The 10 Best Duran Duran Songs
By 1982, twenty full years after the initial British Invasion, the time-honored model of sending gifted, handsome young blokes across the Atlantic to plunder the hearts and wallets of English-mad America had begun to show signs of fraying. Warhorses like the Who and the Stones remained major draws, and the Police were continuing their slow ascension to full-on stardom, but in the main, American audiences had proven surprisingly resilient to the Anglo-entreaties of glam and new wave — choosing homegrown stars like Kiss and the Cars over their British counterparts. Re-launching the formula ultimately required the perfectly manicured Birmingham five-piece Duran Duran, whose adventurous and relentlessly catchy series of early-’80s singles would for a time set into motion a hysteria as devoted and manic as any of their ’60s forbearers.
The Fab Five, as the British press termed the band with customary subtlety, consisted of singer Simon Le Bon, keyboardist Nick Rhodes, and no less than three Taylors on bass, guitar, and drums: Roger, Andy, and John — amazingly none of them related. Although each member played a vital role in formulating the band’s signature sound, something in the uniform beauty and shared nomenclature of the members smacked of plasticity to many critics, who frequently seemed to regard them as a factory-assembled curiosity. The condescension toward synth-based artists was not atypical of the time, but looks especially ludicrous in retrospect. Working alongside such legendary producers as Colin Thurston and Nile Rodgers, Duran Duran were instrumental in creating a new vernacular for popular song whose resonance far outdistances the majority of their Heartland Rock contemporaries.
-*-*-
* **Task requirements**
Transcribe the passage on Duran Duran from "The 10 Best" to "their ’60s forbearers.", word for word.

* **Data excerpt**
-*-*-
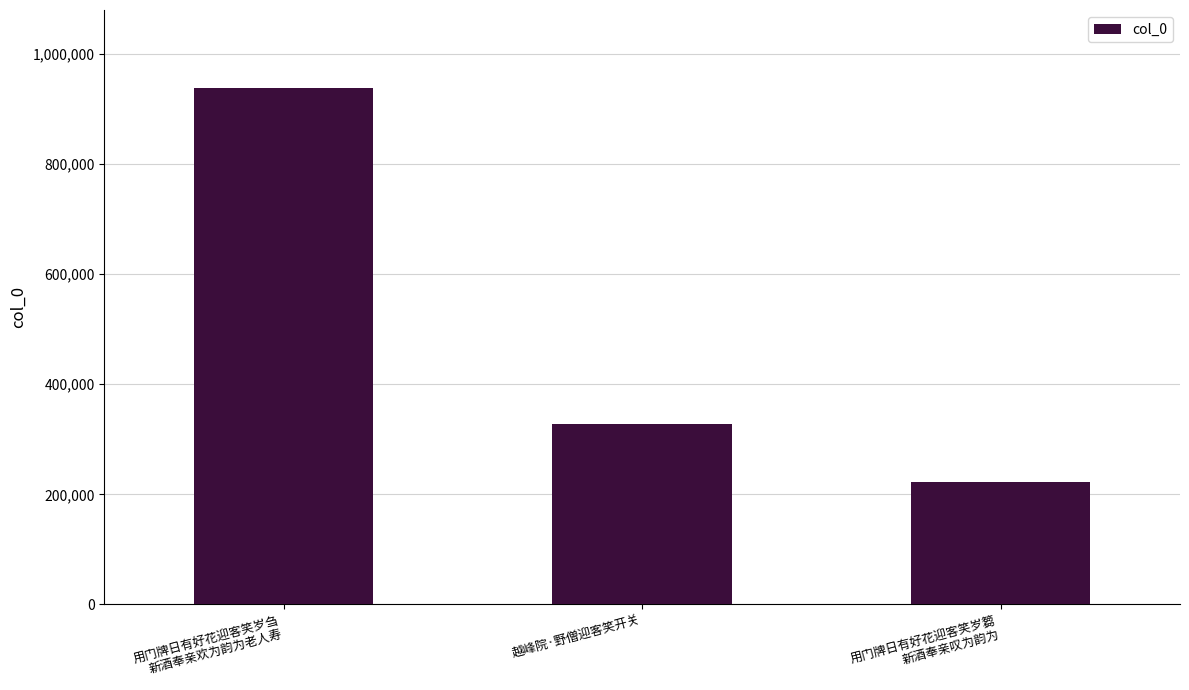

What is the greatest value displayed?

939124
-*-*-
* **Expected answer**
The 10 Best Duran Duran Songs
By 1982, twenty full years after the initial British Invasion, the time-honored model of sending gifted, handsome young blokes across the Atlantic to plunder the hearts and wallets of English-mad America had begun to show signs of fraying. Warhorses like the Who and the Stones remained major draws, and the Police were continuing their slow ascension to full-on stardom, but in the main, American audiences had proven surprisingly resilient to the Anglo-entreaties of glam and new wave — choosing homegrown stars like Kiss and the Cars over their British counterparts. Re-launching the formula ultimately required the perfectly manicured Birmingham five-piece Duran Duran, whose adventurous and relentlessly catchy series of early-’80s singles would for a time set into motion a hysteria as devoted and manic as any of their ’60s forbearers.